[Opening Data supplied section]

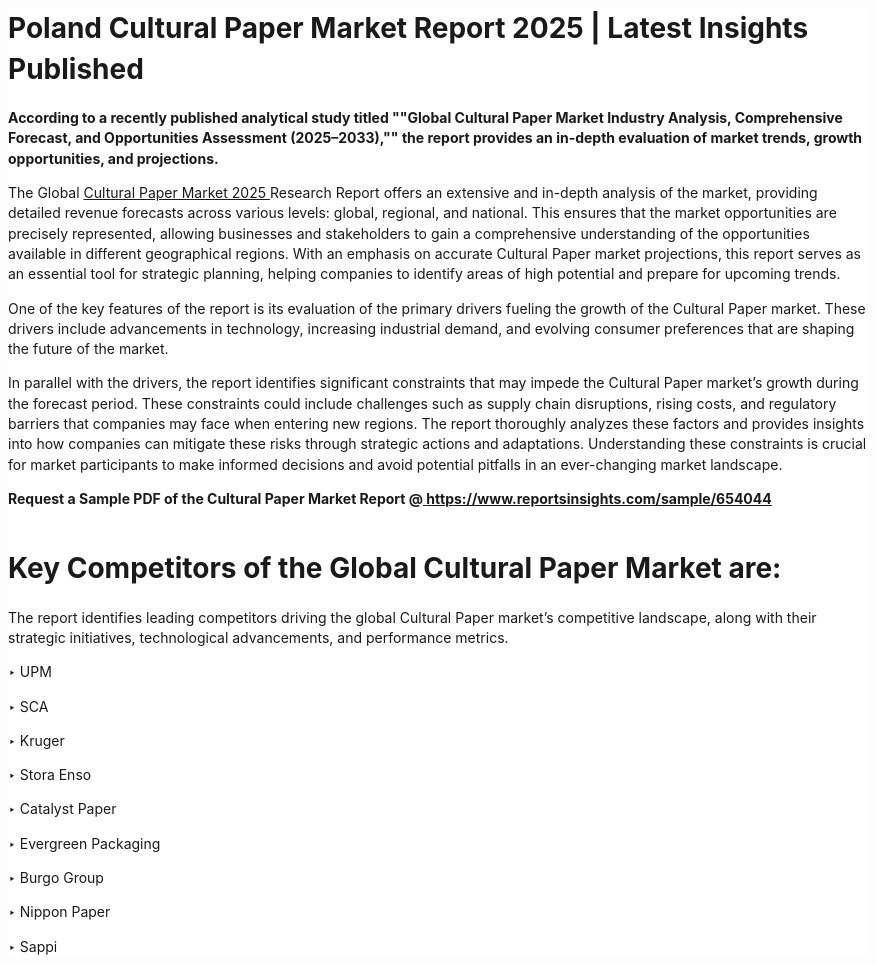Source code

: # Poland Cultural Paper Market Report 2025 | Latest Insights Published

<strong>According to a recently published analytical study titled ""Global Cultural Paper Market Industry Analysis, Comprehensive Forecast, and Opportunities Assessment (2025–2033),"" the report provides an in-depth evaluation of market trends, growth opportunities, and projections.</strong>

The Global <a href=https://www.reportsinsights.com/sample/654044>Cultural Paper Market 2025 </a> Research Report offers an extensive and in-depth analysis of the market, providing detailed revenue forecasts across various levels: global, regional, and national. This ensures that the market opportunities are precisely represented, allowing businesses and stakeholders to gain a comprehensive understanding of the opportunities available in different geographical regions. With an emphasis on accurate Cultural Paper market projections, this report serves as an essential tool for strategic planning, helping companies to identify areas of high potential and prepare for upcoming trends.

One of the key features of the report is its evaluation of the primary drivers fueling the growth of the Cultural Paper market. These drivers include advancements in technology, increasing industrial demand, and evolving consumer preferences that are shaping the future of the market. 

In parallel with the drivers, the report identifies significant constraints that may impede the Cultural Paper market’s growth during the forecast period. These constraints could include challenges such as supply chain disruptions, rising costs, and regulatory barriers that companies may face when entering new regions. The report thoroughly analyzes these factors and provides insights into how companies can mitigate these risks through strategic actions and adaptations. Understanding these constraints is crucial for market participants to make informed decisions and avoid potential pitfalls in an ever-changing market landscape.

<strong>Request a Sample PDF of the Cultural Paper Market Report </strong><strong>@<a href=https://www.reportsinsights.com/sample/654044> https://www.reportsinsights.com/sample/654044</a></strong></font>

# <strong>Key Competitors of the Global Cultural Paper Market are:</strong>

The report identifies leading competitors driving the global Cultural Paper market’s competitive landscape, along with their strategic initiatives, technological advancements, and performance metrics.

‣ UPM

‣ SCA

‣ Kruger

‣ Stora Enso

‣ Catalyst Paper

‣ Evergreen Packaging

‣ Burgo Group

‣ Nippon Paper

‣ Sappi
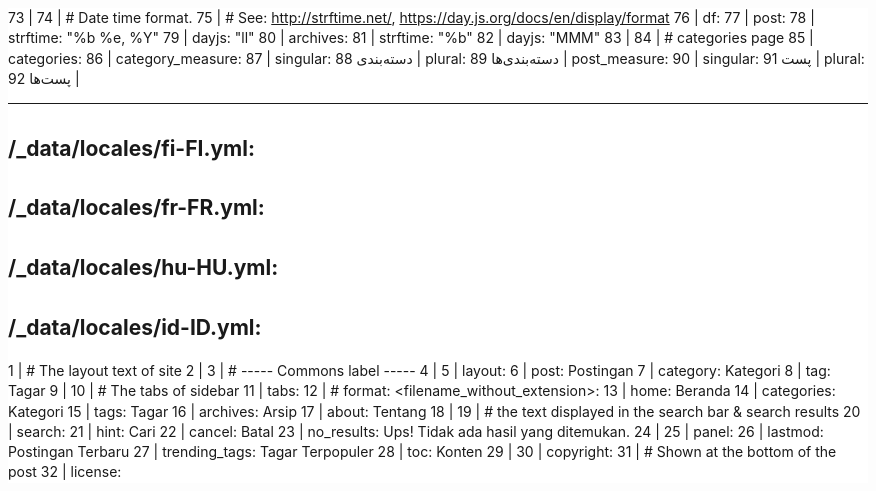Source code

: 73 | 
74 | # Date time format.
75 | # See: <http://strftime.net/>, <https://day.js.org/docs/en/display/format>
76 | df:
77 |   post:
78 |     strftime: "%b %e, %Y"
79 |     dayjs: "ll"
80 |   archives:
81 |     strftime: "%b"
82 |     dayjs: "MMM"
83 | 
84 | # categories page
85 | categories:
86 |   category_measure:
87 |     singular: دسته‌بندی
88 |     plural: دسته‌بندی‌ها
89 |   post_measure:
90 |     singular: پست
91 |     plural: پست‌ها
92 | 


--------------------------------------------------------------------------------
/_data/locales/fi-FI.yml:
--------------------------------------------------------------------------------
/_data/locales/fr-FR.yml:
--------------------------------------------------------------------------------
/_data/locales/hu-HU.yml:
--------------------------------------------------------------------------------
/_data/locales/id-ID.yml:
--------------------------------------------------------------------------------
 1 | # The layout text of site
 2 | 
 3 | # ----- Commons label -----
 4 | 
 5 | layout:
 6 |   post: Postingan
 7 |   category: Kategori
 8 |   tag: Tagar
 9 | 
10 | # The tabs of sidebar
11 | tabs:
12 |   # format: <filename_without_extension>: <value>
13 |   home: Beranda
14 |   categories: Kategori
15 |   tags: Tagar
16 |   archives: Arsip
17 |   about: Tentang
18 | 
19 | # the text displayed in the search bar & search results
20 | search:
21 |   hint: Cari
22 |   cancel: Batal
23 |   no_results: Ups! Tidak ada hasil yang ditemukan.
24 | 
25 | panel:
26 |   lastmod: Postingan Terbaru
27 |   trending_tags: Tagar Terpopuler
28 |   toc: Konten
29 | 
30 | copyright:
31 |   # Shown at the bottom of the post
32 |   license:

[Closing Data supplied section]

> [Job item]
The required output is the exact lines from the opening line of the entries through the line with "The Global <a", inclusive, without pictures.

> [Answer below]
Source code

: # Poland Cultural Paper Market Report 2025 | Latest Insights Published

<strong>According to a recently published analytical study titled ""Global Cultural Paper Market Industry Analysis, Comprehensive Forecast, and Opportunities Assessment (2025–2033),"" the report provides an in-depth evaluation of market trends, growth opportunities, and projections.</strong>

The Global <a href=https://www.reportsinsights.com/sample/654044>Cultural Paper Market 2025 </a> Research Report offers an extensive and in-depth analysis of the market, providing detailed revenue forecasts across various levels: global, regional, and national. This ensures that the market opportunities are precisely represented, allowing businesses and stakeholders to gain a comprehensive understanding of the opportunities available in different geographical regions. With an emphasis on accurate Cultural Paper market projections, this report serves as an essential tool for strategic planning, helping companies to identify areas of high potential and prepare for upcoming trends.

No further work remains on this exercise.